*** Opening Passage to read ***

The commission filed suit today in federal court alleging BP Products North America, a subsidiary of London-based BP, manipulated the market for the heating fuel in February 2004 after trying the same tactic in April 2003. Former BP trader Dennis Abbott pleaded guilty to conspiracy in a separate court filing yesterday by the Justice Department.

“Cornering a commodity market is more than a threat to market integrity,” the director of enforcement for the commission, Gregory Mocek, said in a statement. “It is an illegal activity that could have repercussions for commercial market participants as well as retail consumers around this country.”

BP is one of several large oil companies facing increasing scrutiny from the government as energy prices surged. The company has also run afoul of American regulators in the past year over operations at its refineries.

By purchasing “enormous quantities” of propane, BP caused the price to increase to more than 90 cents a gallon on February 27, 2004, “a price that would not otherwise have been reached under the normal pressures of supply and demand,” the commission said in a statement. The company at one point owned over 88% of all “TET” propane, fuel that can be delivered anywhere on the Texas Eastern pipeline system.

The strategy was done “with the knowledge, advice and consent of senior management,” the commission said. BP also tried the strategy in April 2003, as a “trial run,” according to the market regulator.

Mr. Abbott, who faces five years in prison and $250,000 in fines, was recorded on company phones in April 2003 telling another trading employee, “Dude, you’re the entire [expletive deleted] propane market,” according to the commission’s lawsuit. Telephone conversations are recorded to keep track of deals among traders.

*** Closing Passage to read ***
*** Opening Provided information ***

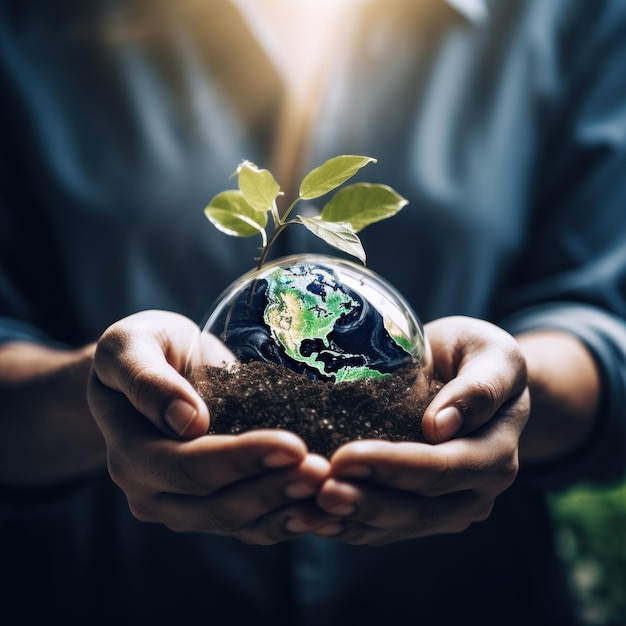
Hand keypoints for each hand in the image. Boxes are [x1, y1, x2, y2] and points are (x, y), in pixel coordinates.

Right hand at [87, 310, 330, 543]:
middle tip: (321, 471)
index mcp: (131, 452)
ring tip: (330, 491)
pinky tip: (321, 511)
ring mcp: (183, 506)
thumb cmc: (143, 348)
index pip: (186, 466)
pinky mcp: (213, 506)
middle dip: (272, 489)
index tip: (291, 446)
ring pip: (237, 523)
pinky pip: (250, 526)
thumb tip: (186, 420)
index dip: (239, 460)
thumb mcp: (129, 345)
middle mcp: (152, 491)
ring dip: (286, 510)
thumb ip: (146, 379)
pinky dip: (286, 521)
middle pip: (215, 505)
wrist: (153, 368)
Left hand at [313, 316, 529, 544]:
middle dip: (366, 502)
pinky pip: (387, 529)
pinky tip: (316, 520)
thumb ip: (479, 386)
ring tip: (311, 510)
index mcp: (495, 452)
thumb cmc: (477, 354)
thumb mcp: (492, 353)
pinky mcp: (423, 511)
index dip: (394, 467)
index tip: (346, 456)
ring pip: (399, 528)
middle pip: (419, 510)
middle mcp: (477, 490)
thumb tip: (441, 426)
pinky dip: (351, 528)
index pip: (442, 468)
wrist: (472, 374)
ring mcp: (450, 507)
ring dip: (353, 522)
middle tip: (320, 489)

*** Closing Provided information ***

Task instructions.
According to the article on BP and the propane market, what share of all "TET" propane did the company own at one point?

Task answer.
Over 88%.